A T1 line for Internet capabilities has been installed, as have the majority of phone lines. The hospital’s fire alarm system and oxygen tank warning system also rely on telephone connectivity, Baker said.
With less than six weeks to go, staff is “decommissioning” certain pieces of equipment in the current hospital to be installed in the new hospital, Baker said.
WORKING in the new hospital will also require a readjustment of the workflow.
“The building is really going to be quite different and will have a profound impact on how we operate,” Baker said.
In admissions, for example, two desks need to be staffed during the daytime; one in the front lobby, the other by the emergency entrance. After regular hours, 7 a.m. to 5 p.m., the ER admissions desk will continue to be staffed.
Currently, the office at the front of hospital handles all admissions, including those admitted to the ER.
One-third of all admissions come through the emergency room, Baker said, which prompted him to suggest the person staffing that desk would be given additional responsibilities during slow times.

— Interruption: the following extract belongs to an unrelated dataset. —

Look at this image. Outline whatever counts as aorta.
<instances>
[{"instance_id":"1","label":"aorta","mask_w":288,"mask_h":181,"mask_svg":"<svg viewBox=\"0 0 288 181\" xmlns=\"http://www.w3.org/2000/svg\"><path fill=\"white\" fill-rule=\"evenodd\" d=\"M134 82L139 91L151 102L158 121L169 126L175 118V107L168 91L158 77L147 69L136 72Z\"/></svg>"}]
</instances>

“We have an average of one admission from midnight to 3 a.m.,” he said. “It is not a time of high productivity. Some nights no one comes in, other nights we’ll have maybe three.”
LARRY PETERSON, chief financial officer for the hospital, said outpatient use was “very strong” and making up for a less-than-expected number of inpatients at the hospital. Inpatients are those who spend the night.
Patients using the hospital’s skilled care services have increased, he said. Such services include wound care, administration of intravenous antibiotics, and occupational and physical therapies.